• _TEXT BLOCK_:
■ ■ ■ ■ ■
As mentioned above, we see a steady rise of MySQL 5.1-based CiviCRM installs, and I think the majority of shared hosting vendors will catch up over time. (Also, it’s not like CiviCRM 3.x will *require* this privilege; if we can’t use triggers, the undelete/logging will be simply turned off.)
If every logged object has a start_date, wouldn't that enable you to find the state of a contact at a particular point in time by:
(a) determining if the object's start_date is before relevant point in time - if yes, the current values are the right ones for that point in time; and
(b) if no, looking through the log table for that object where the start_date is before the relevant point in time and the log_date is after - that record will have the right values for that point in time.
There’s no need for a separate start_date (and I can’t envision how you’d implement it, given that (a) you don’t want to refer to the log table’s contents in the trigger and (b) the start of the log table can be truncated at will to save space); all this can be done based solely on the log_date and the log_action column. What I meant is that it’s not *trivial* to fetch cross-table dependencies, because for every joined table you need to analyse both log_time and log_action. Still, this is preferable to storing ‘validity window’ start+end dates for rows in the main database.
I support option (a) for the undelete flag, with one modification that will be a step towards full logging support without adding hurdles getting the basics in to 3.2
Proposal:
Instead of having an is_deleted column, use an integer column called "setID". SetID stores the following values:
- If record is added, setID defaults to 0
- if a record is updated, create a copy first and assign setID to the primary key of original record. Then update the original row
- If record is deleted assign setID = -1
example (omitting the modifiedBy/timestamp columns for clarity)
id, name, setID
1 David -1
2 dave 1
3 david 1
4 David 1
This indicates that a record was edited 4 times. First time it was added the name was "dave", then changed to "david", then to "David", then deleted.
As with the is_deleted flag, returning the HEAD version is simple: WHERE setID=0. If the record is deleted it will not show up.
If we require to undelete, simply look for setID=-1 and set it back to 0.
Notes:
- a little counterintuitive is that the HEAD row has an id that is always less than all of it's revisions. But that's not too hard to get used to, especially since this only concerns logging.
■ ■ ■ ■ ■
• _AVAILABLE RECORDS_:
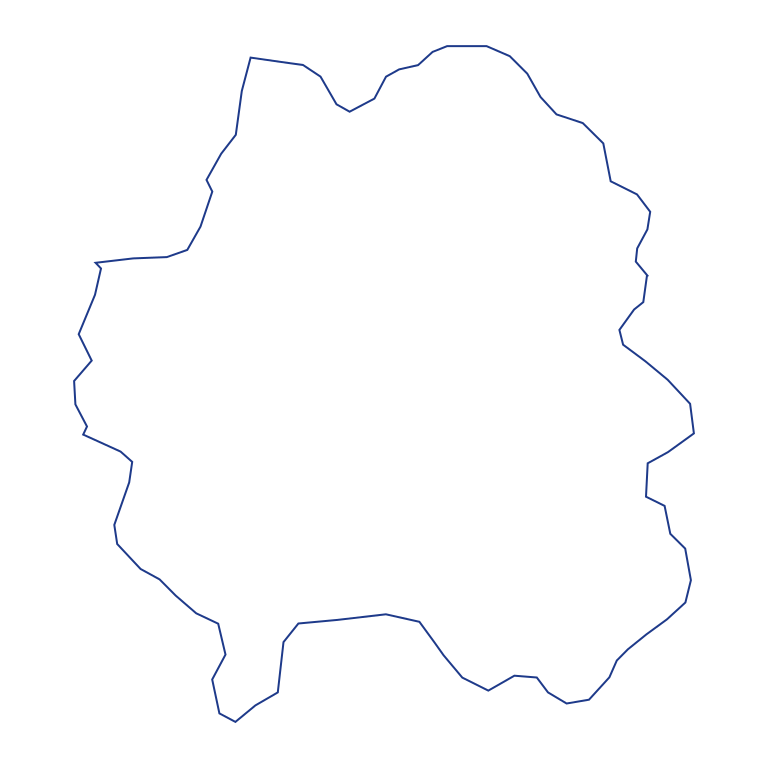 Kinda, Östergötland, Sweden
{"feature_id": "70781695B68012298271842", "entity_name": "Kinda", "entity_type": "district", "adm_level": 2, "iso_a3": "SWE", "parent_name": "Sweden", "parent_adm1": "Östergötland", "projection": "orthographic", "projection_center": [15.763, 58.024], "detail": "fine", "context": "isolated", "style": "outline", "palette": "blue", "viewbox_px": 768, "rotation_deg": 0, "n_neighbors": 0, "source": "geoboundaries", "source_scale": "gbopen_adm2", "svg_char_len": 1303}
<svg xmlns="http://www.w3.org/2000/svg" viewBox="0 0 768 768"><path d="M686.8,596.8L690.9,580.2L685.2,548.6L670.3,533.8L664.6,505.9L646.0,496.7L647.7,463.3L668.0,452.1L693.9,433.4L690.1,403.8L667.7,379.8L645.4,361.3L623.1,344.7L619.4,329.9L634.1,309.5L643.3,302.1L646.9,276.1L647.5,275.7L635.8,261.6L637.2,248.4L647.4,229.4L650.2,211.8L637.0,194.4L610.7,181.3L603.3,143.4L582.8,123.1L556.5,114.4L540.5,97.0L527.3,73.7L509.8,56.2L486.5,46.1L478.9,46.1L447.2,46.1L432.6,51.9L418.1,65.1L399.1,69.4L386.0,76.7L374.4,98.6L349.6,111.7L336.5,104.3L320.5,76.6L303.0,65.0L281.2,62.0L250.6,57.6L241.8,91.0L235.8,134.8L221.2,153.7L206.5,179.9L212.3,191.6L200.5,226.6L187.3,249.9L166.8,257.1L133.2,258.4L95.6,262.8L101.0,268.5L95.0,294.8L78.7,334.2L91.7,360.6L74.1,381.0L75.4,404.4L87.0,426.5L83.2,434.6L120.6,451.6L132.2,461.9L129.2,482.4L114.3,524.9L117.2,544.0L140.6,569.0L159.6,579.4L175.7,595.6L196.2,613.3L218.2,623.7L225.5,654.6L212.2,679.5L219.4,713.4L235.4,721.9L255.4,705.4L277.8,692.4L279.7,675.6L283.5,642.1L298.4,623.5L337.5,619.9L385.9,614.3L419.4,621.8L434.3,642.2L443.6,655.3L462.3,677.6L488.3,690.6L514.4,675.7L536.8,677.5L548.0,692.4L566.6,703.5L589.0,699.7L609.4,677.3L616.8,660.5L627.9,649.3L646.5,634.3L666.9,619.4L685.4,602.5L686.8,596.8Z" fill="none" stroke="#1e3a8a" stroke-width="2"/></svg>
■ ■ ■ ■ ■
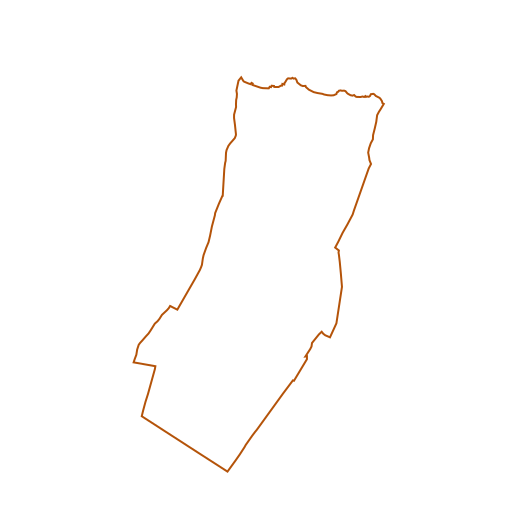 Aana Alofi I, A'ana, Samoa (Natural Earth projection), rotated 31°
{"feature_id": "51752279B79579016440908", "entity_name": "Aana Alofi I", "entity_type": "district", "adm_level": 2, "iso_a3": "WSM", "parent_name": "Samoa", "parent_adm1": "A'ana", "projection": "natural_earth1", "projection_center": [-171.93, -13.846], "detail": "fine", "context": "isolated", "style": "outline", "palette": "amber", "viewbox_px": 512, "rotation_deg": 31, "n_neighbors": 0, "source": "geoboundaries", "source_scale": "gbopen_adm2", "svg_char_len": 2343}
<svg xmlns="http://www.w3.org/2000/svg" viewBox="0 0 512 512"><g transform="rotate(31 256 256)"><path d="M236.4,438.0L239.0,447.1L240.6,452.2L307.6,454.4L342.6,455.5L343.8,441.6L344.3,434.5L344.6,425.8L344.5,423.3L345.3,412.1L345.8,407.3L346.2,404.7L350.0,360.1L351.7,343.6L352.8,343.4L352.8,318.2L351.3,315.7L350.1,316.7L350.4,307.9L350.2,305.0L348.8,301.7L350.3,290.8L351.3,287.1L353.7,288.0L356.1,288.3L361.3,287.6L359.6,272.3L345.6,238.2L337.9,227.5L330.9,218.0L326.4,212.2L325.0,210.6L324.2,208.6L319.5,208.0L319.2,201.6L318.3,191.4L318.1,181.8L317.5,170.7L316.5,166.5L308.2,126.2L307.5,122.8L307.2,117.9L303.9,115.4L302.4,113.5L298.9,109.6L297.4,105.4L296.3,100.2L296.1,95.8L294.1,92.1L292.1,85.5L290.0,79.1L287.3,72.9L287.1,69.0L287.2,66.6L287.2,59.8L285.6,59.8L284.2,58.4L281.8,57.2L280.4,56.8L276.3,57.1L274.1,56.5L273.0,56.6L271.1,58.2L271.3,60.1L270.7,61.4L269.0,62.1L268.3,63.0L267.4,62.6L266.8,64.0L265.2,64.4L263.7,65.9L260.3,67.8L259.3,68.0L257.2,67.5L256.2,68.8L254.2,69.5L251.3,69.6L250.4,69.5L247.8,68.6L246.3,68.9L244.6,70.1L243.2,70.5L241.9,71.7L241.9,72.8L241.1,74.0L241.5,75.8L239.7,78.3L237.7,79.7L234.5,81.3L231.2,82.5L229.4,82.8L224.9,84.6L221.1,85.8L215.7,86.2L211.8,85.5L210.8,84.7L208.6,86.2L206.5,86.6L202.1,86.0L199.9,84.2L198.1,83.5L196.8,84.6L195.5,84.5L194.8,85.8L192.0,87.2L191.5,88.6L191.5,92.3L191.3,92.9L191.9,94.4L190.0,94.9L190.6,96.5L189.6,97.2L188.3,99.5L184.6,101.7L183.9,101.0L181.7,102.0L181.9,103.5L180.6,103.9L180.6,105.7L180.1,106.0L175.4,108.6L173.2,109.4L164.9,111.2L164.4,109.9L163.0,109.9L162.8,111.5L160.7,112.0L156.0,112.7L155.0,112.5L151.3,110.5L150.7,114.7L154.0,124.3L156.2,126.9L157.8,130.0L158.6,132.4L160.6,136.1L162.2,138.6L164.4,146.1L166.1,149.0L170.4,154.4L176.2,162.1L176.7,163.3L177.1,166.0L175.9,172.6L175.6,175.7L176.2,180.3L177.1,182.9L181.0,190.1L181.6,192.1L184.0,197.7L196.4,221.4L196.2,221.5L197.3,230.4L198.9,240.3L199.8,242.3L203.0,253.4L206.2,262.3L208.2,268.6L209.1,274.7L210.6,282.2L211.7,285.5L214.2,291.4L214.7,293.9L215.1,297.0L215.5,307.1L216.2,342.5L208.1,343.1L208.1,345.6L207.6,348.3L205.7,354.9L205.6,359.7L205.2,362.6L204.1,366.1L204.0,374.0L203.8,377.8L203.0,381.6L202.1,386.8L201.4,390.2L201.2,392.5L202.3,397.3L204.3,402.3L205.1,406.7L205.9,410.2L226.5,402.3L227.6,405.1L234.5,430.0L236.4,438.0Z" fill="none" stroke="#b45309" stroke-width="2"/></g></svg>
■ ■ ■ ■ ■
• _SET TASKS_:
1: Output the passage of the CiviCRM logging discussion starting with "As mentioned above, we" and going on through "point in time.", copied exactly.
2: Show every line of the records that contains the string "blue", treating uppercase and lowercase letters as different.

• _SOLVED TASKS_:
1:
As mentioned above, we see a steady rise of MySQL 5.1-based CiviCRM installs, and I think the majority of shared hosting vendors will catch up over time. (Also, it’s not like CiviCRM 3.x will *require* this privilege; if we can’t use triggers, the undelete/logging will be simply turned off.)
If every logged object has a start_date, wouldn't that enable you to find the state of a contact at a particular point in time by:
(a) determining if the object's start_date is before relevant point in time - if yes, the current values are the right ones for that point in time; and
(b) if no, looking through the log table for that object where the start_date is before the relevant point in time and the log_date is after - that record will have the right values for that point in time.

2:
{"feature_id": "70781695B68012298271842", "entity_name": "Kinda", "entity_type": "district", "adm_level": 2, "iso_a3": "SWE", "parent_name": "Sweden", "parent_adm1": "Östergötland", "projection": "orthographic", "projection_center": [15.763, 58.024], "detail": "fine", "context": "isolated", "style": "outline", "palette": "blue", "viewbox_px": 768, "rotation_deg": 0, "n_neighbors": 0, "source": "geoboundaries", "source_scale": "gbopen_adm2", "svg_char_len": 1303}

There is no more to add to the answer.